As I was sitting in my chair yesterday, I was reminded by my Facebook memories that yesterday was exactly 1 year from the point where my previous church started live streaming their church service, which they never did before. But, let's back up a couple more days...
On March 13, 2020, Governor Inslee of Washington issued a statewide shutdown for schools and limited gatherings. A couple of days later the entire country followed suit and shut down so that in 15 days the country can flatten the curve. Life as we knew it completely changed. Kids were doing school from home. People were getting laid off, furloughed, losing hours, or working from home. Terms, such as quarantine, mask wearing, and social distancing, became a part of everybody's everyday vocabulary.
For me, the quarantine and Covid 19 completely changed my life. Today, I am reflecting on this past year. This past year was far from the year I was expecting. Like many, my life was completely flipped upside down where I had to figure out a new normal.While I was already working from home with my full time job, I lost both my side jobs (nannying and tutoring) that were giving me additional income that helped me pay my bills...
A year before Covid 19 and the quarantine, I had left a toxic relationship and had gone through a lot of counseling for previous hurt. I was so close to being out of a 10-year depression, but there was the constant reminder of my past that kept me from getting to that point. While attending my previous church, I was struggling with having someone who couldn't get past the idea that he was causing me so much pain and anxiety. It was getting worse right before the quarantine to the point where I was highly considering a restraining order and trying to decide whether that was the right thing to do.
While I was in the process of speaking up to protect myself and deal with this situation, Governor Inslee gave the order to limit gatherings which included churches. While being away from my Christian community was extremely hard, I felt the last of the dark heavy clouds lift because I was no longer dealing with the person making me feel so unsafe in a place that should allow me to feel safe. That was just the start of all the changes in the last year...
The plans I had for the year were completely different than what they became. I was planning to scuba dive more often, start saving up for a car and a trip to Paris, and pay off my student loans by my 25th birthday in June. God had very different plans for me, and they were far better than I could ever imagine. The only thing I did manage in my original plan was become debt free.
The quarantine was not as hard for me as it has been for others even though I pretty much was living alone.

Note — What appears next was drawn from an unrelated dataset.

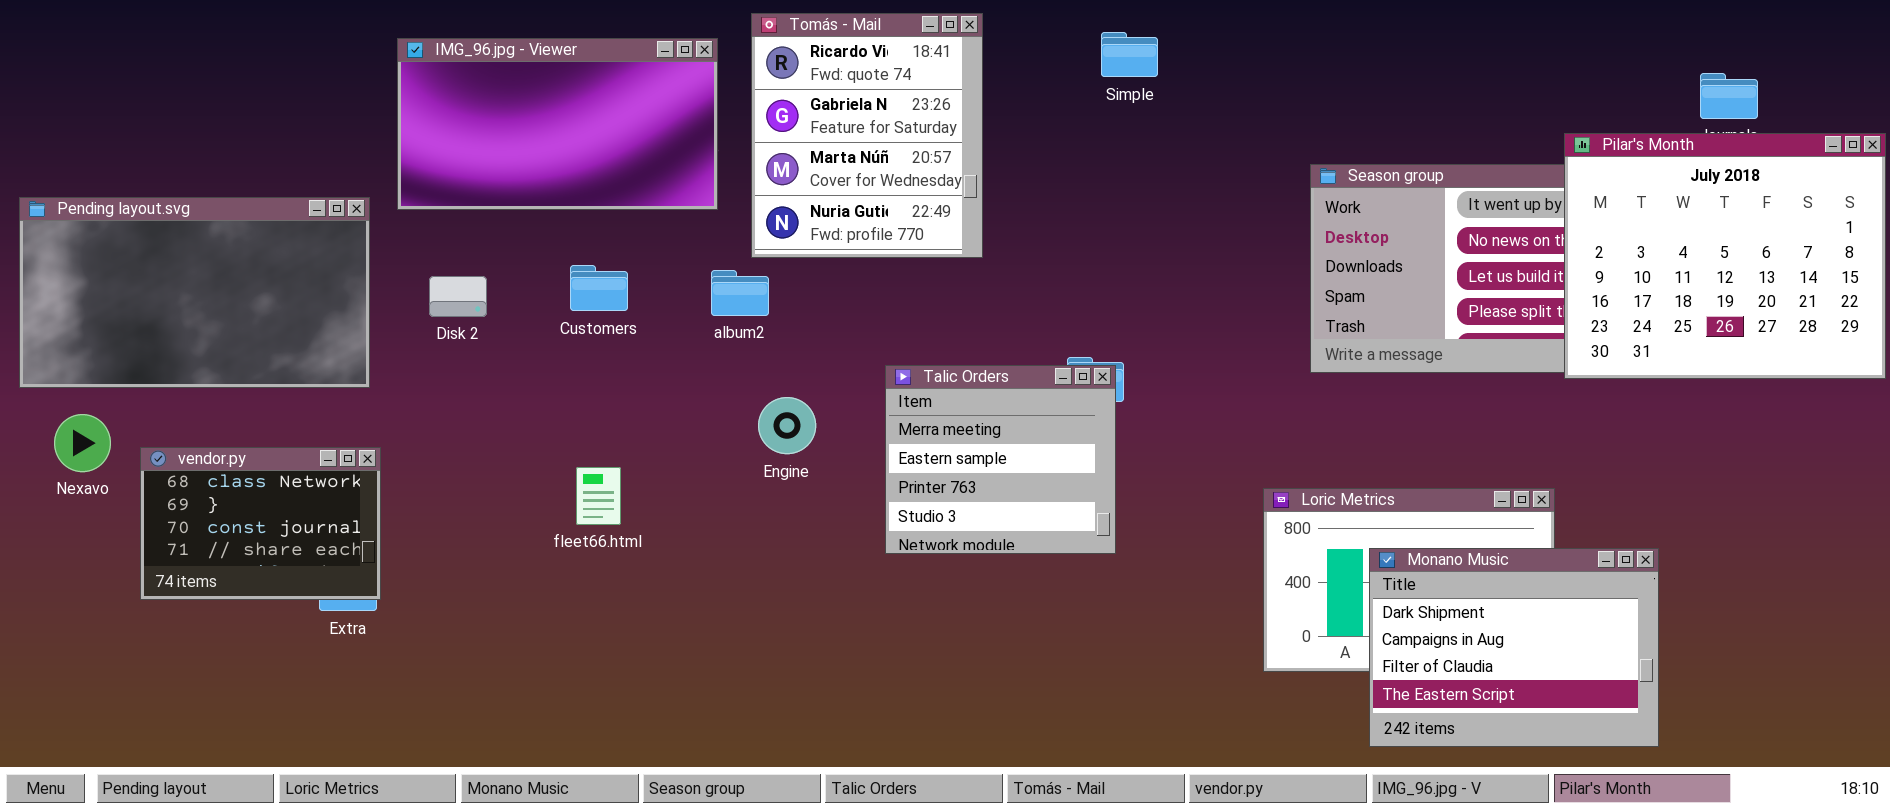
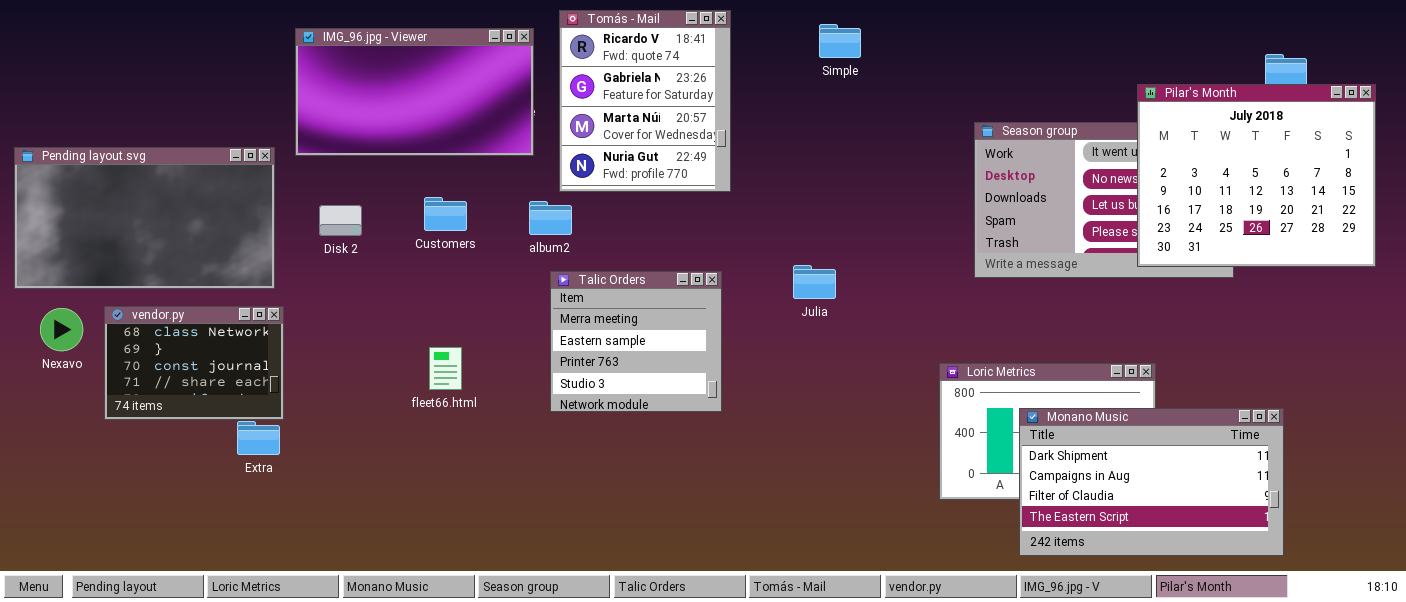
Pilar's Month: [1564,133,1886,379] -> [1137,84,1376,267], moved
Talic Orders: [885,365,1116,554] -> [550,271,722,412], moved
vendor.py: [140,447,381,600] -> [104,306,284,420], moved
Monano Music: [1369,548,1659,747] -> [1019,408,1284,556], resized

I spent a lot of my time doing things I had put off, such as switching over my music to Spotify and creating my own personal digital book library. (My heart goes out to all those who have struggled and continue to struggle with the circumstances.) It was God's way to forcefully slow me down. With working full time and side jobs, it did not give me time outside of working to relax and have fun. Since I had more free time, the quarantine really made me look at my life and see what options I had available to me. I saw 3.

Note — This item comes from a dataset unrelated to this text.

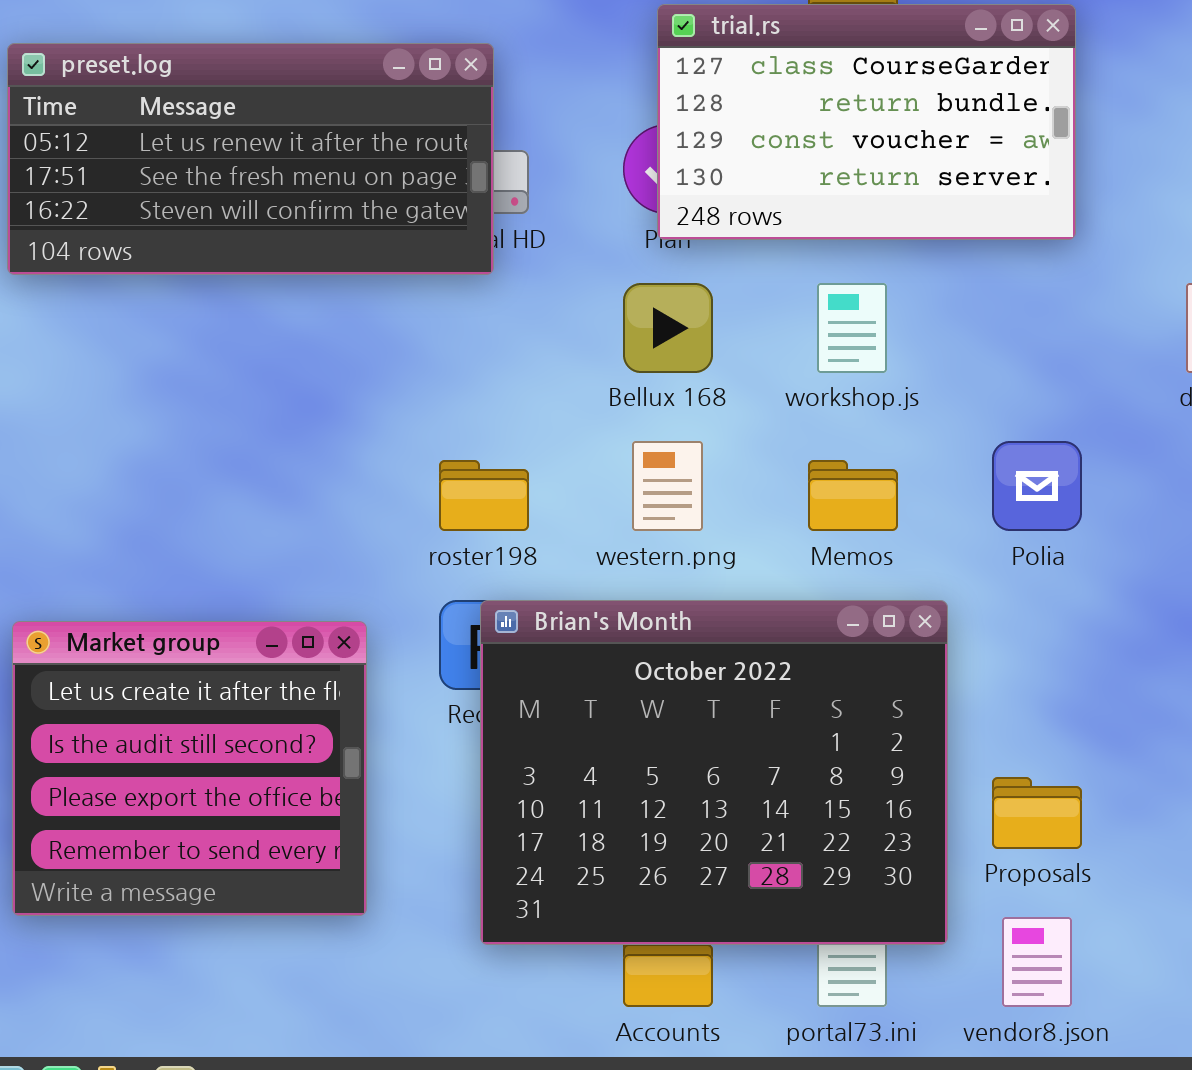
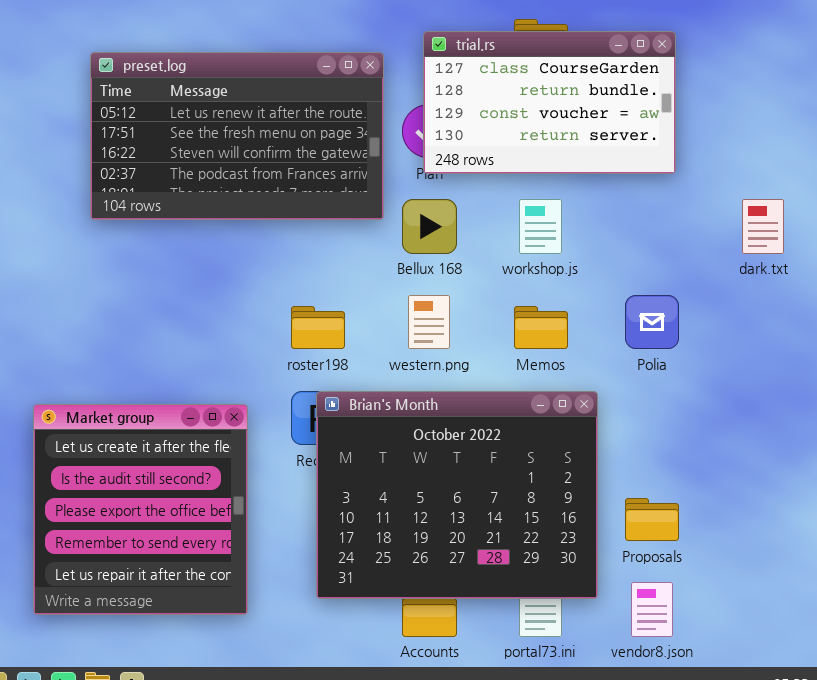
preset.log: [7,43,494,275] -> [90,52,384,220], moved, resized
Market group: [12,621,367,916] -> [33,404,248,615], resized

- Consider saving money for graduate school once things go back to normal as well as travel to Paris at some point.
- Rig up a van and live in it and travel around the country.
- Try online dating.
I was all in for all 3 options. I didn't know which one God wanted me to follow or if it was any of these options at all, but I was ready for whatever God wanted for me. If you asked me a year ago where you think I would be now, being married to a wonderful God fearing man would probably have been the farthest idea of where I'd be today. God is so good and really knows how to humble me.
Little did I know that after only having Bumble for less than 3 months I would meet my future husband. I wasn't sure about him at first because he didn't seem to be my type, but I gave him a chance because his love for Christ, his family, and his friends is so evident and we have a lot in common. It became clear very quickly that God wanted us to be together. Our dating life felt like one from the 1950's or 1960's. We spent our time together taking walks, talking faith, going on drives, and telling each other what we hope our future lives to look like. This probably wouldn't have happened had it not been without all the other distractions that would have been around if Covid was not a thing. We got engaged 4 months into dating and married 5 months later on March 13, 2021. Unintentionally, that is exactly one year from the day Governor Inslee started the Covid 19 restrictions.
I'm sure in 5, 10, or 20 years for those of us who remember this will remember the lives we had to get used to because of the quarantine and shut down. For me, I'll be the one to say that I met and married my husband during a pandemic.